▶ [WHAT NEEDS TO BE DONE]: Write down the listing again exactly as it appears below, without its pictures.

#### RECORDS PROVIDED ####

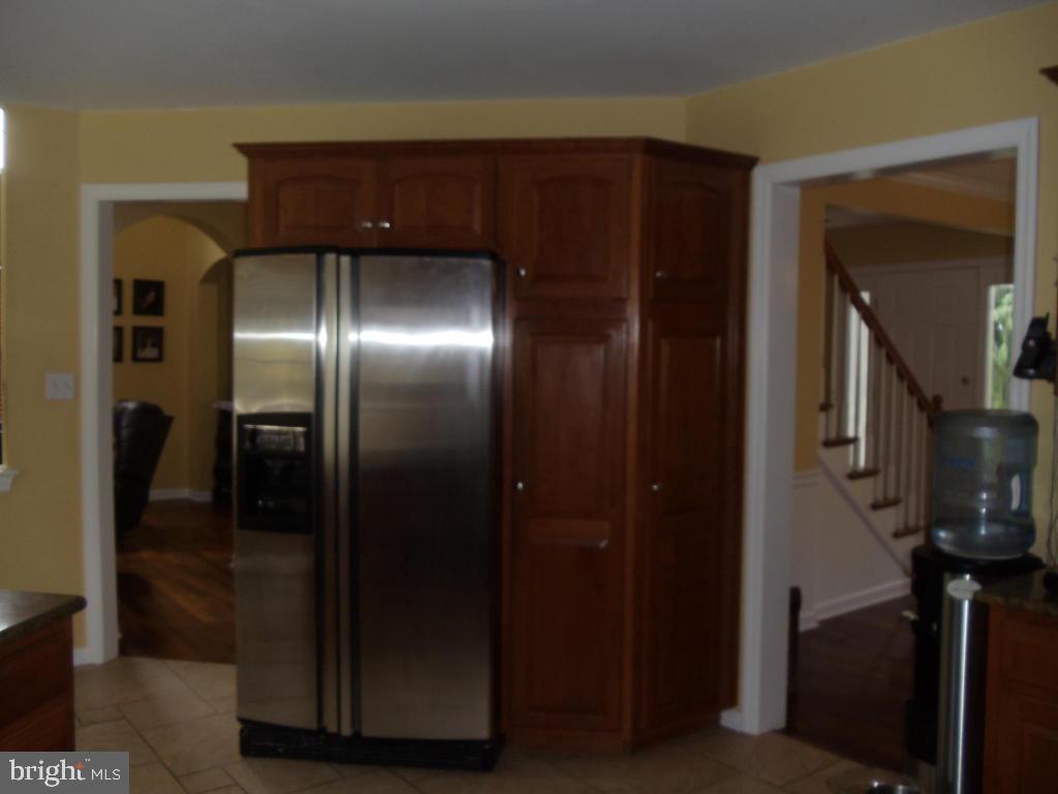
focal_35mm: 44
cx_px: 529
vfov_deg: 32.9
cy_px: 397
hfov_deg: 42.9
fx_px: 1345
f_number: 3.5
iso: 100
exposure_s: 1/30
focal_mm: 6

####

▶ [OUTPUT OF THE EXERCISE]:
focal_35mm: 44
cx_px: 529
vfov_deg: 32.9
cy_px: 397
hfov_deg: 42.9
fx_px: 1345
f_number: 3.5
iso: 100
exposure_s: 1/30
focal_mm: 6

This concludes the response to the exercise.